IV. Formen der Unterstützung
Um im Bild des Schiffbruchs zu bleiben, brauchen alle SuS sowie deren Familien an einer anderen
Stelle Unterstützung und Hilfe. Dabei reicht die Palette von einem empathischen und
ermutigenden Telefonat über persönliche Anleitung bei der Einrichtung und Nutzung der digitalen
Plattform bis hin zur Vermittlung von Endgeräten. Auf Initiative der Schule konnten 15 Rechner
kostengünstig angeschafft werden, die von SuS ohne Endgeräte erworben werden konnten bzw.

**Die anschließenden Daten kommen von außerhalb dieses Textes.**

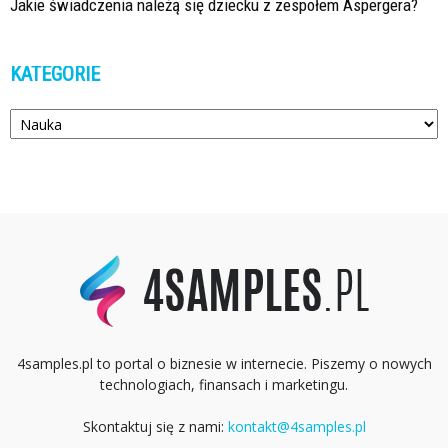
Jakie świadczenia należą się dziecku z zespołem Aspergera?
KATEGORIE
Kategorie
4samples.pl to portal o biznesie w internecie. Piszemy o nowych
technologiach, finansach i marketingu.
Skontaktuj się z nami:
kontakt@4samples.pl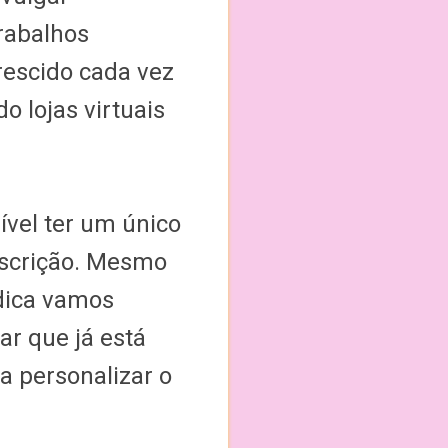
trabalhos
crescido cada vez
o lojas virtuais
ível ter um único
 descrição. Mesmo
 dica vamos
ar que já está
a personalizar o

können. Mit Unterstützung des Fördervereins ist der Erwerb zum ohnehin kostengünstigen
Gesamtpreis nochmals abgefedert worden durch das Angebot einer lang gestreckten
Ratenzahlung, in die ggfs. ein staatlicher Zuschuss von 150,00 €, der je nach persönlicher Lage
beantragt werden kann, einfließen konnte, aber nicht musste. An der Gewinnung weiterer
technischer Ressourcen wird gearbeitet.
Ein wichtiger Schritt war die frühe Einrichtung einer zweiten Notbetreuung im Selbstlernzentrum
unserer Schülerbibliothek, um auch SuS unterstützen zu können, deren Eltern nicht in den
sogenannten systemrelevanten Berufen arbeiten. Diese SuS finden hier einen Ort und Menschen,
die ihnen bei ihren jeweiligen ganz konkreten Problemen und Schwierigkeiten weiterhelfen. Im
Betreuungsteam arbeiten Schulsozialarbeiterinnen, unsere Bibliothekarin, eine Sonderpädagogin
sowie Eltern aus dem Bereich der Hausaufgaben-Betreuung zusammen. Arbeitsmaterialien
werden gesichtet, gedruckt und ausgegeben, die Kinder werden bei der Erarbeitung inhaltlich
unterstützt und an den Rechnern in technischer Hinsicht weitergebildet.
Fazit
Klare Rahmenbedingungen bei gleichzeitig größtmöglicher Gestaltungsfreiheit auf der Basis von
engem Kontakt zu den SuS sowie guter Teamarbeit in verschiedenen Zusammensetzungen haben
dazu geführt, dass Resilienzförderung in dieser außergewöhnlichen Krisensituation möglich
wurde. Durch die mit Tatkraft und Fingerspitzengefühl initiierten unterstützenden Maßnahmen
und Strukturen können SuS in dieser Krise in ihrem Lern- und Entwicklungsprozess gestärkt
werden, der bei positivem Verlauf durchaus eine Chance darstellt, zu reifen und zu wachsen –
manchmal sogar über sich selbst hinaus. Die entwickelten Strukturen können in der Zukunft
jederzeit sehr kurzfristig aktiviert werden und bieten damit mehr Sicherheit für alle Beteiligten.